◆ **TASK GOAL**:
Gather every line in the records below that contains the string "Maria".

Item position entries
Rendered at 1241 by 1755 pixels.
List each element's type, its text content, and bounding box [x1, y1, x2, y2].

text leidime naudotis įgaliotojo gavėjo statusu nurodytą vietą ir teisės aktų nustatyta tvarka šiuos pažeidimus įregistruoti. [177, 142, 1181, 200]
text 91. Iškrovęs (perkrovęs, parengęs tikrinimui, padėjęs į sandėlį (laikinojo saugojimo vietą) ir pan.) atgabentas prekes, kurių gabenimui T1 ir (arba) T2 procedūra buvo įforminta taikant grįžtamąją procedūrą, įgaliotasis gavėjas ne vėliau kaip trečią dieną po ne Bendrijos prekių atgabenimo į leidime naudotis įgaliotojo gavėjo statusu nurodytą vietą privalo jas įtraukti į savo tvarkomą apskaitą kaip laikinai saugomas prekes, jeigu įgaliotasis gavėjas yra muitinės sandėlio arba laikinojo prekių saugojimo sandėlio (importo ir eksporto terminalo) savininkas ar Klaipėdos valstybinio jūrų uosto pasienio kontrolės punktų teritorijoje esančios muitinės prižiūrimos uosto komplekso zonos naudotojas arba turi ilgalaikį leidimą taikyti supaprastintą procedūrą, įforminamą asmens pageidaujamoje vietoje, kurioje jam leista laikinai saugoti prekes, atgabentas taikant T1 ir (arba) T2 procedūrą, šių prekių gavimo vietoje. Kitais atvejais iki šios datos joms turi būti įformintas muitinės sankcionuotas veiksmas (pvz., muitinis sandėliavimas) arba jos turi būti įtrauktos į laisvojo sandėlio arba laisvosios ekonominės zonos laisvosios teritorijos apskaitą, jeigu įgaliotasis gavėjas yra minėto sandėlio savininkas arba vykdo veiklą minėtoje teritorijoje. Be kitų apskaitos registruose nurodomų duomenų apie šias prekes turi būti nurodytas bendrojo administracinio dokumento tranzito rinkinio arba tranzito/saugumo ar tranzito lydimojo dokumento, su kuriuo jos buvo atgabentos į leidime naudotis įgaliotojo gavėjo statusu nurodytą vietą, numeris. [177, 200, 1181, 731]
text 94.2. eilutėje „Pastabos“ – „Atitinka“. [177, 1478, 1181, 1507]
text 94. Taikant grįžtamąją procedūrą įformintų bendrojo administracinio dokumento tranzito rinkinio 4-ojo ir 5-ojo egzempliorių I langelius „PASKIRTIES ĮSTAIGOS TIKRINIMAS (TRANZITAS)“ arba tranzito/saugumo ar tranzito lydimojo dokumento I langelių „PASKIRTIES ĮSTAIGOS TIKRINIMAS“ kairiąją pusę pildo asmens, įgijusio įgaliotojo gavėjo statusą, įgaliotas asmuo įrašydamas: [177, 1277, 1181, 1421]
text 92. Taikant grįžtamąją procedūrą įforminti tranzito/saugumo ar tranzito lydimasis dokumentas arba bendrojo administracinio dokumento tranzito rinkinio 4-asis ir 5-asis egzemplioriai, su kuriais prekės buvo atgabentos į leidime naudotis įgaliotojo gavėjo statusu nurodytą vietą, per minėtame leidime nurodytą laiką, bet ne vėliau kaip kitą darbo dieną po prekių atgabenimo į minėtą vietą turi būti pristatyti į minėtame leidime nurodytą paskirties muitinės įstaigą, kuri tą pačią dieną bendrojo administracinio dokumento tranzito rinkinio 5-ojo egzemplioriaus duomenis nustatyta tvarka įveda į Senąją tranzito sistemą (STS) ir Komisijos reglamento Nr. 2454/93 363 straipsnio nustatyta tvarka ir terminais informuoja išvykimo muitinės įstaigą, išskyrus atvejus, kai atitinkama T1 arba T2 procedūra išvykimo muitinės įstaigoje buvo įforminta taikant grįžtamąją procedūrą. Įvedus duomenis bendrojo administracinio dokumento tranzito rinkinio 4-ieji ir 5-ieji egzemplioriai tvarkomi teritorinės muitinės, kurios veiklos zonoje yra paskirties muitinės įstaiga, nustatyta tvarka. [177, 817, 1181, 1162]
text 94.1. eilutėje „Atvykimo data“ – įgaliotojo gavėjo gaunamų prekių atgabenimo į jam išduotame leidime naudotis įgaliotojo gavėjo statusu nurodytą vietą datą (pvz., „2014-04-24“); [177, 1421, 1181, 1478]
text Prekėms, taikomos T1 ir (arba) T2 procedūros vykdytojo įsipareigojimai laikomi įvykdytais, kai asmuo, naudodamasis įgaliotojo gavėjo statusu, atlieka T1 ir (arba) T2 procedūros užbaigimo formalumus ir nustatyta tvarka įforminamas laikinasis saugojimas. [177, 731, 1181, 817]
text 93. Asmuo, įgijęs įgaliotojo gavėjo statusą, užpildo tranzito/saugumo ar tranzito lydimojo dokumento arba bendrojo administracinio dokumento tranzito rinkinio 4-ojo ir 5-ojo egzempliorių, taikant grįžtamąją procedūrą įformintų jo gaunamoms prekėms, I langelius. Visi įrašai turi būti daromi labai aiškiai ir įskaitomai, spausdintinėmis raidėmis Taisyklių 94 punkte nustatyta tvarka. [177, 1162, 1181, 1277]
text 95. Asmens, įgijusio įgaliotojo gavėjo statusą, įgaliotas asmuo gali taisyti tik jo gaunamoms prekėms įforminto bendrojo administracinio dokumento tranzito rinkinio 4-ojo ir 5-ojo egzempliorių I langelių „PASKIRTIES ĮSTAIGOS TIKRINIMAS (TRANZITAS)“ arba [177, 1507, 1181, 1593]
==
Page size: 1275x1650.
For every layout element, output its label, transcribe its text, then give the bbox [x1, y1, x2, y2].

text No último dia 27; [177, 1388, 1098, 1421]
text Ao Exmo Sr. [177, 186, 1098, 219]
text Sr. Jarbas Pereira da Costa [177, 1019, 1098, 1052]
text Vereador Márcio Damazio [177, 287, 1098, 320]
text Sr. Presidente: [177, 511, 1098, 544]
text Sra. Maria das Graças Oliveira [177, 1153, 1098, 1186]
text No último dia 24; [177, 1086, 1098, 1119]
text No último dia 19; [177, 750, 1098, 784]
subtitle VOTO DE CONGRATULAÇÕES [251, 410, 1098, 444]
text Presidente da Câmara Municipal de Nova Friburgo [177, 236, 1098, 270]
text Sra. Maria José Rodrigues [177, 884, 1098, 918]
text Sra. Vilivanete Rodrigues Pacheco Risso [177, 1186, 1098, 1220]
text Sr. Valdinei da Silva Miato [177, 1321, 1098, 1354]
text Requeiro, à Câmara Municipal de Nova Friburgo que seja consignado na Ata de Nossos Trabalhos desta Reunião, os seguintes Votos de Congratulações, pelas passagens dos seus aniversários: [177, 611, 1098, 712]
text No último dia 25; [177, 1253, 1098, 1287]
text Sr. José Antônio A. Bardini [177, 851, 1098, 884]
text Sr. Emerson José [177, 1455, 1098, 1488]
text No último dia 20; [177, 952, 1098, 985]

◆ **SOLVED EXERCISE**:
text Sra. Maria das Graças Oliveira [177, 1153, 1098, 1186]
text Sra. Maria José Rodrigues [177, 884, 1098, 918]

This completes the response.